Okunacak Metin.
##########

Çocuğun Eğitiminde Ailenin Rolü

08.12.2018 133

Çocuğun Eğitiminde Ailenin Rolü

 

 

 

 

Çocuğun Eğitiminde Ailenin Rolü

Aile toplumun en küçük kurumudur. Bireyler aile birliği içinde, çocukluktan itibaren yaşlılık dönemlerine kadar fiziksel ve ruhsal açıdan çeşitli aşamalardan geçerler. Toplumsal hayatımızda ilişki içinde olduğumuz kişileri tanımalı, sosyo-ekonomik ve kültürel özeliklerini bilmeli, duygu, düşünce ve davranışlarında meydana gelen değişimi izleyebilmeliyiz. Bu nedenle gerek bireyin meydana gelen davranışlarının değerlendirilmesinde, gerekse toplumsal yapının analizinde insan faktörü önemli bir değişken olarak karşımıza çıkmaktadır.

##########

Veri Kesiti.
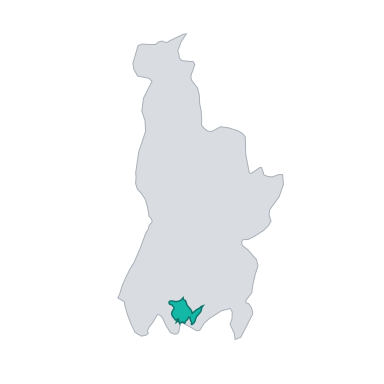 Nova Goriška on a map of Slovenia (Natural Earth projection), rotated 284°
{"feature_id": "SVN-260", "entity_name": "Nova Goriška", "entity_type": "Statistical Region", "adm_level": 1, "iso_a3": "SVN", "parent_name": "Slovenia", "parent_adm1": "", "projection": "natural_earth1", "projection_center": [13.71, 45.972], "detail": "fine", "context": "in_parent", "style": "filled", "palette": "teal", "viewbox_px": 384, "rotation_deg": 284, "n_neighbors": 0, "source": "natural_earth", "source_scale": "10m", "svg_char_len": 2842}
<svg xmlns="http://www.w3.org/2000/svg" viewBox="0 0 384 384"><g transform="rotate(284 192 192)"><path d="M344.1,148.3L335.5,145.2L325.1,144.0L323.2,145.6L319.1,147.3L317.0,150.2L318.7,161.9L316.3,163.9L304.5,162.8L300.7,164.1L294.3,172.2L287.8,175.6L279.5,178.1L273.4,181.0L265.7,183.6L259.1,185.1L256.5,188.7L254.9,192.6L255.4,196.4L262.2,203.9L263.1,211.9L262.5,221.7L261.0,226.9L258.3,230.4L241.8,234.9L224.6,242.9L224.2,244.7L232.1,251.9L232.5,253.6L226.0,257.7L225.4,261.8L226.1,266.5L229.6,271.3L230.9,275.7L221.4,278.9L208.6,277.7L193.4,271.6L188.1,272.5L182.9,275.7L177.7,274.3L171.8,270.6L163.6,262.8L159.6,258.0L158.0,252.9L155.7,252.2L152.3,253.7L149.6,259.9L142.0,270.9L136.4,273.9L127.9,273.3L116.1,273.5L108.7,274.4L99.7,270.5L97.5,271.2L97.5,273.8L94.1,277.8L88.6,280.5L62.9,274.5L59.3,269.5L65.0,267.2L73.1,260.8L78.5,261.5L85.2,260.1L88.2,257.4L83.9,249.3L73.3,239.3L67.6,235.5L59.8,233.0L58.5,230.3L62.8,214.6L61.5,212.4L52.6,213.1L50.5,211.5L49.8,208.7L50.4,205.0L56.4,198.9L63.1,193.5L64.8,190.4L64.6,188.0L56.1,185.6L50.9,183.2L46.9,182.3L44.1,183.7L42.0,182.1L39.9,177.6L42.0,170.7L49.7,164.4L57.9,158.7L65.1,154.6L69.2,152.8L71.2,145.7L75.4,146.5L83.9,146.9L93.3,148.5L102.1,150.4L109.9,152.9L126.1,155.5L140.9,157.1L145.4,158.6L149.1,158.5L153.6,160.6L156.2,159.0L158.1,156.1L166.2,152.7L173.6,148.4L178.7,142.8L181.6,138.3L186.7,135.2L192.2,134.3L197.1,132.7L218.1,130.6L239.6,132.3L249.8,129.2L258.2,123.8L270.6,122.3L271.2,122.2L289.7,126.4L291.1,124.0L291.9,122.9L291.4,111.1L297.2,105.8L302.6,103.5L321.1,104.3L323.5,107.9L324.5,113.5L326.3,121.0L329.3,123.0L331.1,126.0L330.8,131.2L334.4,135.0L343.0,145.5L344.1,148.3Z" fill="#d9dde1" stroke="#a8b0b8" stroke-width="1"/><path d="M62.9,216.6L63.6,214.0L62.0,211.7L61.5,211.8L61.6,211.7L62.5,211.0L64.0,210.3L61.8,208.3L62.9,208.4L63.3,208.6L63.9,209.1L64.3,209.4L64.6,209.7L65.0,209.7L65.4,209.6L65.7,209.3L65.1,208.6L63.8,207.0L63.9,206.5L64.6,206.0L66.8,203.1L67.9,202.3L69.3,201.6L71.6,201.8L74.3,202.7L75.0,202.7L76.2,201.9L77.0,200.5L77.6,199.8L77.8,197.3L79.0,196.4L80.2,196.5L80.9,197.1L81.6,199.8L81.6,200.7L81.6,202.2L82.0,203.7L82.8,205.4L83.9,206.8L84.6,207.5L87.3,209.0L85.9,209.6L85.1,210.7L85.1,211.9L80.8,214.7L78.4,218.3L76.3,220.5L75.7,220.7L74.3,221.5L74.4,221.8L74.9,222.0L75.7,222.4L76.5,223.3L77.8,224.0L79.6,225.6L80.0,226.1L80.4,226.5L80.7,226.8L80.9,227.3L81.4,227.6L82.9,228.4L83.1,228.7L84.2,230.2L82.0,229.4L81.0,229.5L78.9,229.5L77.2,229.1L72.0,226.5L69.1,226.1L67.8,226.2L65.2,225.4L64.3,224.8L63.4,223.9L63.4,223.5L63.9,223.3L64.7,223.2L65.3,223.1L66.0,222.6L67.9,221.0L68.9,220.7L69.4,220.8L69.7,220.6L69.8,220.3L69.9,219.5L69.8,219.0L69.5,219.1L69.1,219.0L68.9,218.9L68.7,218.7L68.2,218.5L67.8,218.6L67.3,218.5L66.8,218.3L66.0,217.5L65.3,217.2L64.6,217.1L62.9,216.6Z" fill="#14b8a6" stroke="#0f766e" stroke-width="1.5"/></g></svg>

##########

Alıştırma Görevleri.
a – Ailenin rolü üzerine metin şu ifadeleri doğruluyor mu: (i) Aile toplumun en küçük kurumudur. (ii) Bireyler aile birliği içinde yalnızca çocukluk döneminde çeşitli aşamalardan geçer. (iii) Toplumsal yapının analizinde insan faktörü önemli bir değişkendir. Her ifade için evet ya da hayır deyin ve metindeki belirleyici sözcükleri olduğu gibi alıntılayın.
b – Ailenin rolü üzerine metinde "Aile toplumun en" sözcüklerini içeren yerle açılıp "olarak karşımıza çıkmaktadır." ile kapanan bölümü hiçbir değişiklik yapmadan yeniden yazın.
c – Ailenin rolü üzerine metne göre bireyler aile birliği içinde hangi açılardan çeşitli aşamalardan geçer?

Görev Yanıtları.
a –
(i) Evet: "Aile toplumun en küçük kurumudur."
(ii) Hayır: "çocukluktan itibaren yaşlılık dönemlerine kadar"
(iii) Evet: "toplumsal yapının analizinde insan faktörü önemli bir değişken olarak karşımıza çıkmaktadır"

b –
Aile toplumun en küçük kurumudur. Bireyler aile birliği içinde, çocukluktan itibaren yaşlılık dönemlerine kadar fiziksel ve ruhsal açıdan çeşitli aşamalardan geçerler. Toplumsal hayatımızda ilişki içinde olduğumuz kişileri tanımalı, sosyo-ekonomik ve kültürel özeliklerini bilmeli, duygu, düşünce ve davranışlarında meydana gelen değişimi izleyebilmeliyiz. Bu nedenle gerek bireyin meydana gelen davranışlarının değerlendirilmesinde, gerekse toplumsal yapının analizinde insan faktörü önemli bir değişken olarak karşımıza çıkmaktadır.

c – Fiziksel ve ruhsal açıdan.